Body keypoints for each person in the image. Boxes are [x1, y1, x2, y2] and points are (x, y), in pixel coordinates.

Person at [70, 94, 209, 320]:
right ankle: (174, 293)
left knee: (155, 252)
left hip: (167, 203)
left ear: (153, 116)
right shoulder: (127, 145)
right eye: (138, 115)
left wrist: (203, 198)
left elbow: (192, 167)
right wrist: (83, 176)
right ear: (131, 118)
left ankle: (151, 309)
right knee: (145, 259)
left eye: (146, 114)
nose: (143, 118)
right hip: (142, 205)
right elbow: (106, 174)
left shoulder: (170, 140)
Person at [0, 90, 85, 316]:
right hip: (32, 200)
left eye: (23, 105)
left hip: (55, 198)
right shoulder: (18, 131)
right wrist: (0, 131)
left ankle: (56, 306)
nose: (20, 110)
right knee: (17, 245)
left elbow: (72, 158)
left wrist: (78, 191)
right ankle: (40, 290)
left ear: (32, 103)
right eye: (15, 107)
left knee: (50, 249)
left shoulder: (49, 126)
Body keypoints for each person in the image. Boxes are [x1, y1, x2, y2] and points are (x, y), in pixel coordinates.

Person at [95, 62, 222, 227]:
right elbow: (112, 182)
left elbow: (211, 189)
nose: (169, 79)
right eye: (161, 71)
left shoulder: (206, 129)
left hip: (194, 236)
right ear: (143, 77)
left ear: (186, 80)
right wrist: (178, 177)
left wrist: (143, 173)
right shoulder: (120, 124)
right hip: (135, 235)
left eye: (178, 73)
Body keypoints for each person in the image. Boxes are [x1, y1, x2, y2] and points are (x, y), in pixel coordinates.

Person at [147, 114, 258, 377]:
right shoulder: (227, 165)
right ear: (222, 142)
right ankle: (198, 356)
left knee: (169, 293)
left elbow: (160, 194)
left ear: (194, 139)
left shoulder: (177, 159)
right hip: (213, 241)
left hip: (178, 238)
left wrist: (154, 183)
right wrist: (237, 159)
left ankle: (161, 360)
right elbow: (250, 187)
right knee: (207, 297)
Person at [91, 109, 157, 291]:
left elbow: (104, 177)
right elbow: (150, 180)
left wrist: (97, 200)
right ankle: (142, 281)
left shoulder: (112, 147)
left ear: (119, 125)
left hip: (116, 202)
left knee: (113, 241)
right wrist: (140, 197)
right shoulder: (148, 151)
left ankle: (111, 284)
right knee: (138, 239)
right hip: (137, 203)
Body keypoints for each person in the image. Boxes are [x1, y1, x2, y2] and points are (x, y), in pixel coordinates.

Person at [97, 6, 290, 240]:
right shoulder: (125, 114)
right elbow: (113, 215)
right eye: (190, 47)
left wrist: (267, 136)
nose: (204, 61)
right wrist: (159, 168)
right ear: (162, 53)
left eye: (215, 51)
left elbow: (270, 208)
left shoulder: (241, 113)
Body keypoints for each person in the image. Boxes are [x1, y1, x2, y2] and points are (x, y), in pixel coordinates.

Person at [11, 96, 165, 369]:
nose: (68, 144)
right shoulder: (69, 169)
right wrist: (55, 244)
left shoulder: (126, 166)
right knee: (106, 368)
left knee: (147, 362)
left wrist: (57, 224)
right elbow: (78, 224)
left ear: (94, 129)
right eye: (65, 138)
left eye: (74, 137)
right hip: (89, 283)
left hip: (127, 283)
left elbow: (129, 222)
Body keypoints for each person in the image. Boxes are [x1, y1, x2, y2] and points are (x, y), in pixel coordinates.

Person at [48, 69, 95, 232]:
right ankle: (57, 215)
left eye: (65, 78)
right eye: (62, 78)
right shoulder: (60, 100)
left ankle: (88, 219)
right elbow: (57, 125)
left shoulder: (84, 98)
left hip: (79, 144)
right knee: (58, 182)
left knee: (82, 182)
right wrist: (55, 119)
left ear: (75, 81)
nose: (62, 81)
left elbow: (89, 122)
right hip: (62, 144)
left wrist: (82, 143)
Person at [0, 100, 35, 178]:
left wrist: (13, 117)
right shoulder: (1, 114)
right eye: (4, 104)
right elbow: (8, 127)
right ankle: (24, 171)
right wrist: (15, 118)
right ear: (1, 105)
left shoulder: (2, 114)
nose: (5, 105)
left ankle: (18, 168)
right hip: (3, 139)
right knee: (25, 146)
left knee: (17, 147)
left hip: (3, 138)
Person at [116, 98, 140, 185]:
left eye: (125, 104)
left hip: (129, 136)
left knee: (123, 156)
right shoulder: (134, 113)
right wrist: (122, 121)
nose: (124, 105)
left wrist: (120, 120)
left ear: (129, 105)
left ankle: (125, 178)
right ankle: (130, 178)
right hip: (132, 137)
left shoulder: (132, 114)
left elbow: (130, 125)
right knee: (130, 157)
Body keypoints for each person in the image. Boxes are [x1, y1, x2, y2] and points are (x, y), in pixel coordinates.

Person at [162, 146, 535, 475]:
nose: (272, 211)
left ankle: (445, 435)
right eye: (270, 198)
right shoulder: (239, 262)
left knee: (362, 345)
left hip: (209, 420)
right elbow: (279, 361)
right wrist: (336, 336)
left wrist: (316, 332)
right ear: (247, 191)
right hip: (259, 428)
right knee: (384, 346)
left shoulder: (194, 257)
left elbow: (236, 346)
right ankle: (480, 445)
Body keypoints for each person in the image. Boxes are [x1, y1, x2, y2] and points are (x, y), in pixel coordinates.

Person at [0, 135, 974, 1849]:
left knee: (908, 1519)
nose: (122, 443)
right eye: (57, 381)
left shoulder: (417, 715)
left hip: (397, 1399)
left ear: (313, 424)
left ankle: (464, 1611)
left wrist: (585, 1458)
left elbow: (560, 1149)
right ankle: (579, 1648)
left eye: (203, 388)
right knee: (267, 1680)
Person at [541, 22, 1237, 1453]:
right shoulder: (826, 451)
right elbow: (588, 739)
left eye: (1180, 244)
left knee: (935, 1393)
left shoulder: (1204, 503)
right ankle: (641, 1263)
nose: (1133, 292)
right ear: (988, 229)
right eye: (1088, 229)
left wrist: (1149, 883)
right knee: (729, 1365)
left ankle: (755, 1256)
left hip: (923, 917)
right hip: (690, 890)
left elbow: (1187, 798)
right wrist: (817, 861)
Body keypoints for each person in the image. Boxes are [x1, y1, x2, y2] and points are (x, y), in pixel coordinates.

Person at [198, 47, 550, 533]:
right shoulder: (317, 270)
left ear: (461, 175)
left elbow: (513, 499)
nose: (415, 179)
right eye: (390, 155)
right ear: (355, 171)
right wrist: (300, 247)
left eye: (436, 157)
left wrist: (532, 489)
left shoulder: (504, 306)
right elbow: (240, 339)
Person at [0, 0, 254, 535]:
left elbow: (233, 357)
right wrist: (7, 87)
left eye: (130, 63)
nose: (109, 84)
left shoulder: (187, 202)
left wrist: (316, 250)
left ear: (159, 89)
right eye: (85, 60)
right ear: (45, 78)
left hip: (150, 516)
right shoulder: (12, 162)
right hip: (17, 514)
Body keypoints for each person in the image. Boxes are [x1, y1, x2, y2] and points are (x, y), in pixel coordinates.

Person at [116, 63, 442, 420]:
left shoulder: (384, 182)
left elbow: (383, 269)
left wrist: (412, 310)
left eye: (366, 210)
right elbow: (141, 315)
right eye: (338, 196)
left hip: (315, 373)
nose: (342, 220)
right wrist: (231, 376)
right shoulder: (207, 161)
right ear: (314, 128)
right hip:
—————
- [Task item]:
Retype each of the preceding records exactly as printed.

- [Your solution]:
Body keypoints for each person in the image. Boxes are [x1, y1, x2, y2] and points are (x, y), in pixel coordinates.

Person at [70, 94, 209, 320]:
right ankle: (174, 293)
left knee: (155, 252)
left hip: (167, 203)
left ear: (153, 116)
right shoulder: (127, 145)
right eye: (138, 115)
left wrist: (203, 198)
left elbow: (192, 167)
right wrist: (83, 176)
right ear: (131, 118)
left ankle: (151, 309)
right knee: (145, 259)
left eye: (146, 114)
nose: (143, 118)
right hip: (142, 205)
right elbow: (106, 174)
left shoulder: (170, 140)
Person at [0, 90, 85, 316]:
right hip: (32, 200)
left eye: (23, 105)
left hip: (55, 198)
right shoulder: (18, 131)
right wrist: (0, 131)
left ankle: (56, 306)
nose: (20, 110)
right knee: (17, 245)
left elbow: (72, 158)
left wrist: (78, 191)
right ankle: (40, 290)
left ear: (32, 103)
right eye: (15, 107)
left knee: (50, 249)
left shoulder: (49, 126)
Body keypoints for each person in the image. Boxes are [x1, y1, x2, y2] and points are (x, y), in pixel coordinates.

Person at [95, 62, 222, 227]:
right elbow: (112, 182)
left elbow: (211, 189)
nose: (169, 79)
right eye: (161, 71)
left shoulder: (206, 129)
left hip: (194, 236)
right ear: (143, 77)
left ear: (186, 80)
right wrist: (178, 177)
left wrist: (143, 173)
right shoulder: (120, 124)
right hip: (135, 235)
left eye: (178, 73)
Body keypoints for each person in the image. Boxes are [x1, y1, x2, y2] and points are (x, y), in pixel coordinates.

Person at [147, 114, 258, 377]:
right shoulder: (227, 165)
right ear: (222, 142)
right ankle: (198, 356)
left knee: (169, 293)
left elbow: (160, 194)
left ear: (194, 139)
left shoulder: (177, 159)
right hip: (213, 241)
left hip: (178, 238)
left wrist: (154, 183)
right wrist: (237, 159)
left ankle: (161, 360)
right elbow: (250, 187)
right knee: (207, 297)
Person at [91, 109, 157, 291]:
left elbow: (104, 177)
right elbow: (150, 180)
left wrist: (97, 200)
right ankle: (142, 281)
left shoulder: (112, 147)
left ear: (119, 125)
left hip: (116, 202)
left knee: (113, 241)
right wrist: (140, 197)
right shoulder: (148, 151)
left ankle: (111, 284)
right knee: (138, 239)
right hip: (137, 203)
Body keypoints for each person in the image. Boxes are [x1, y1, x2, y2] and points are (x, y), in pixel coordinates.

Person at [97, 6, 290, 240]:
right shoulder: (125, 114)
right elbow: (113, 215)
right eye: (190, 47)
left wrist: (267, 136)
nose: (204, 61)
right wrist: (159, 168)
right ear: (162, 53)
left eye: (215, 51)
left elbow: (270, 208)
left shoulder: (241, 113)
Body keypoints for each person in the image. Boxes are [x1, y1, x2, y2] and points are (x, y), in pixel coordinates.

Person at [11, 96, 165, 369]:
nose: (68, 144)
right shoulder: (69, 169)
right wrist: (55, 244)
left shoulder: (126, 166)
right knee: (106, 368)
left knee: (147, 362)
left wrist: (57, 224)
right elbow: (78, 224)
left ear: (94, 129)
right eye: (65, 138)
left eye: (74, 137)
right hip: (89, 283)
left hip: (127, 283)
left elbow: (129, 222)
Body keypoints for each person in the image. Boxes are [x1, y1, x2, y2] and points are (x, y), in pixel coordinates.

Person at [48, 69, 95, 232]:
right ankle: (57, 215)
left eye: (65, 78)
right eye: (62, 78)
right shoulder: (60, 100)
left ankle: (88, 219)
right elbow: (57, 125)
left shoulder: (84, 98)
left hip: (79, 144)
right knee: (58, 182)
left knee: (82, 182)
right wrist: (55, 119)
left ear: (75, 81)
nose: (62, 81)
left elbow: (89, 122)
right hip: (62, 144)
left wrist: (82, 143)
Person at [0, 100, 35, 178]:
left wrist: (13, 117)
right shoulder: (1, 114)
right eye: (4, 104)
right elbow: (8, 127)
right ankle: (24, 171)
right wrist: (15, 118)
right ear: (1, 105)
left shoulder: (2, 114)
nose: (5, 105)
left ankle: (18, 168)
right hip: (3, 139)
right knee: (25, 146)
left knee: (17, 147)
left hip: (3, 138)
Person at [116, 98, 140, 185]:
left eye: (125, 104)
left hip: (129, 136)
left knee: (123, 156)
right shoulder: (134, 113)
right wrist: (122, 121)
nose: (124, 105)
left wrist: (120, 120)
left ear: (129, 105)
left ankle: (125, 178)
right ankle: (130, 178)
right hip: (132, 137)
left shoulder: (132, 114)
left elbow: (130, 125)
right knee: (130, 157)
Body keypoints for each person in the image. Boxes are [x1, y1, x2, y2] and points are (x, y), in pixel coordinates.

Person at [162, 146, 535, 475]:
nose: (272, 211)
left ankle: (445, 435)
right eye: (270, 198)
right shoulder: (239, 262)
left knee: (362, 345)
left hip: (209, 420)
right elbow: (279, 361)
right wrist: (336, 336)
left wrist: (316, 332)
right ear: (247, 191)
right hip: (259, 428)
right knee: (384, 346)
left shoulder: (194, 257)
left elbow: (236, 346)
right ankle: (480, 445)
Body keypoints for each person in the image. Boxes are [x1, y1, x2, y2] and points are (x, y), in pixel coordinates.

Person at [0, 135, 974, 1849]:
left knee: (908, 1519)
nose: (122, 443)
right eye: (57, 381)
left shoulder: (417, 715)
left hip: (397, 1399)
left ear: (313, 424)
left ankle: (464, 1611)
left wrist: (585, 1458)
left elbow: (560, 1149)
right ankle: (579, 1648)
left eye: (203, 388)
right knee: (267, 1680)
Person at [541, 22, 1237, 1453]:
right shoulder: (826, 451)
right elbow: (588, 739)
left eye: (1180, 244)
left knee: (935, 1393)
left shoulder: (1204, 503)
right ankle: (641, 1263)
nose: (1133, 292)
right ear: (988, 229)
right eye: (1088, 229)
left wrist: (1149, 883)
right knee: (729, 1365)
left ankle: (755, 1256)
left hip: (923, 917)
right hip: (690, 890)
left elbow: (1187, 798)
right wrist: (817, 861)
Body keypoints for each person in the image. Boxes are [x1, y1, x2, y2] and points are (x, y), in pixel coordinates.

Person at [198, 47, 550, 533]:
right shoulder: (317, 270)
left ear: (461, 175)
left elbow: (513, 499)
nose: (415, 179)
right eye: (390, 155)
right ear: (355, 171)
right wrist: (300, 247)
left eye: (436, 157)
left wrist: (532, 489)
left shoulder: (504, 306)
right elbow: (240, 339)
Person at [0, 0, 254, 535]:
left elbow: (233, 357)
right wrist: (7, 87)
left eye: (130, 63)
nose: (109, 84)
left shoulder: (187, 202)
left wrist: (316, 250)
left ear: (159, 89)
right eye: (85, 60)
right ear: (45, 78)
left hip: (150, 516)
right shoulder: (12, 162)
right hip: (17, 514)
Body keypoints for each person in the image. Boxes are [x1, y1, x2, y2] and points are (x, y), in pixel coordinates.

Person at [116, 63, 442, 420]:
left shoulder: (384, 182)
left elbow: (383, 269)
left wrist: (412, 310)
left eye: (366, 210)
right elbow: (141, 315)
right eye: (338, 196)
left hip: (315, 373)
nose: (342, 220)
right wrist: (231, 376)
right shoulder: (207, 161)
right ear: (314, 128)
right hip:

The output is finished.